I'm getting distracted, the point is the older men don't take advantage of the respect they're accorded, they give it back to us by letting us play and helping us become better players, they joke around with us and laugh with us, and it's really nice to know that I'm 22 years old and I have the respect of a 63 year old. I've found that the general idea is that you give respect to them and they will return it to you which I think is what makes this team work. I have to respect the fact that the older men can't run as fast on the field and tailor my passes for them, they in turn will cater to my style of play as it can fit into the system of passing and control of the ball. I enjoy running on the field and at first I had to quell my nearly uncontrollable urge to sprint for ever because if I'm doing that the rest of the team can't keep up with me. I'm the fastest person on the team and while that is good I have to remember that the other players need the build up of passes to move as a unit up the field otherwise I'm stranded in the final third with the ball and six defenders around me. This has really helped me be more aware of the players on my team, my position on the field and I think has made me a better player. By respecting the talents and limitations of my teammates I'm becoming a more involved distributor and a more prolific scorer as well. Today I scored 2 goals, had five assists, that's obscene but shelving my preconceptions of the game and adopting a more well rounded approach is obviously paying off.

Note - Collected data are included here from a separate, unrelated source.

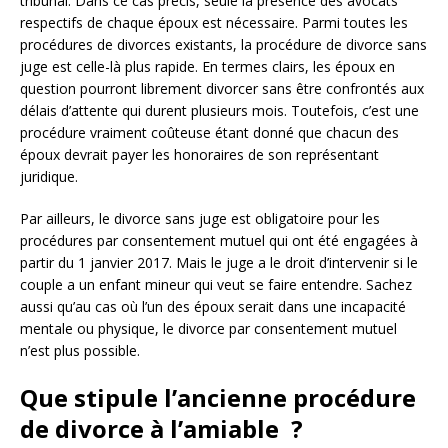
tribunal. Dans ce cas précis, seule la présence des avocats
respectifs de chaque époux est nécessaire. Parmi toutes les
procédures de divorces existants, la procédure de divorce sans
juge est celle-là plus rapide. En termes clairs, les époux en
question pourront librement divorcer sans être confrontés aux
délais d’attente qui durent plusieurs mois. Toutefois, c’est une
procédure vraiment coûteuse étant donné que chacun des
époux devrait payer les honoraires de son représentant
juridique.
Par ailleurs, le divorce sans juge est obligatoire pour les
procédures par consentement mutuel qui ont été engagées à
partir du 1 janvier 2017. Mais le juge a le droit d’intervenir si le
couple a un enfant mineur qui veut se faire entendre. Sachez
aussi qu’au cas où l’un des époux serait dans une incapacité
mentale ou physique, le divorce par consentement mutuel
n’est plus possible.
Que stipule l’ancienne procédure
de divorce à l’amiable ?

That's soccer for the most part, any new developments? Ben's girlfriend Kelsey just got into town tonight and Ellie will be here next weekend so we're pretty excited to have the company. We've had a few birthday's (Holly, Natalie) go by without to much drama, some but not to much, and have found a really good Italian restaurant right near our work. I'm starting to think more and more about next year but have nothing concrete in mind yet, we'll see when July rolls around what I have figured out.
That's all for today folks. It may be a while 'til my next entry, probably after Ellie leaves, but I'll be sure to stick to this afterwards. Hope your enjoying it!